Task goal
Would you transcribe each entry that follows word for word, minus the images?

Stored data entries:
******

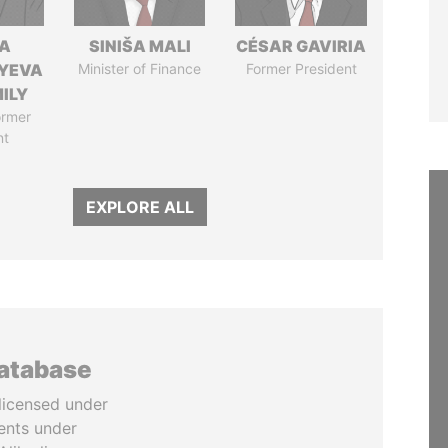
A
SINIŠA MALI
CÉSAR GAVIRIA
YEVA
Minister of Finance
Former President
ILY
ormer
nt
EXPLORE ALL
database
licensed under
ents under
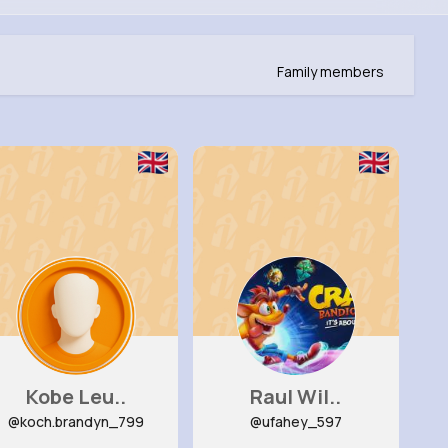
Family members
Kobe Leu..
Raul Wil..
@koch.brandyn_799
@ufahey_597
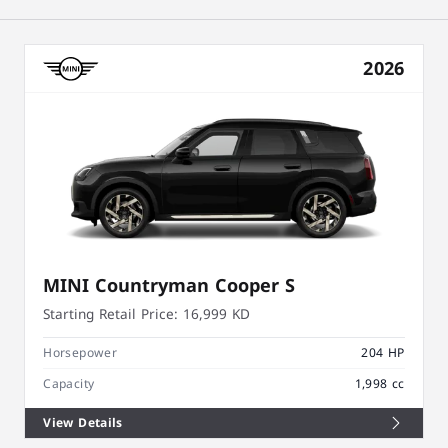
2026
MINI Countryman Cooper S
Starting Retail Price:
16,999 KD
Horsepower
204 HP
Capacity
1,998 cc
View Details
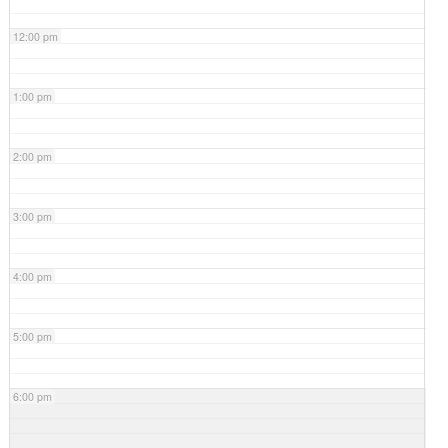
12:00 pm
1:00 pm
2:00 pm
3:00 pm
4:00 pm
5:00 pm
6:00 pm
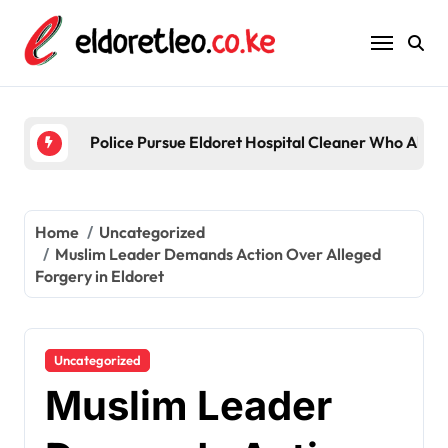
Skip
to
content
Five 
Home
Uncategorized
Muslim Leader Demands Action Over Alleged
Forgery in Eldoret
Uncategorized
Muslim Leader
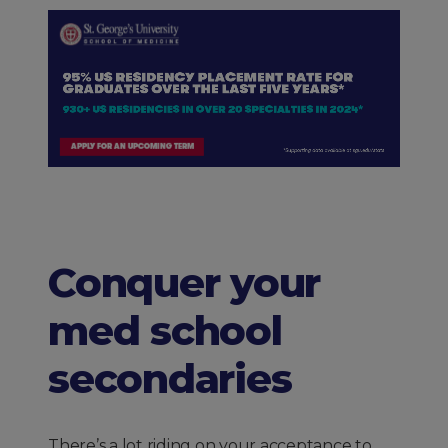
Conquer your
med school
secondaries
There’s a lot riding on your acceptance to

******

Written solution
A
SINIŠA MALI
CÉSAR GAVIRIA
YEVA
Minister of Finance
Former President
ILY
ormer
nt
EXPLORE ALL
database
licensed under
ents under
Family members
Kobe Leu..
Raul Wil..
@koch.brandyn_799
@ufahey_597
2026
MINI Countryman Cooper S
Starting Retail Price:
16,999 KD
Horsepower
204 HP
Capacity
1,998 cc
View Details
12:00 pm
1:00 pm
2:00 pm
3:00 pm
4:00 pm
5:00 pm
6:00 pm
Skip
to
content
Five 
Home
Uncategorized
Muslim Leader Demands Action Over Alleged
Forgery in Eldoret
Uncategorized
Muslim Leader
Conquer your
med school
secondaries
There’s a lot riding on your acceptance to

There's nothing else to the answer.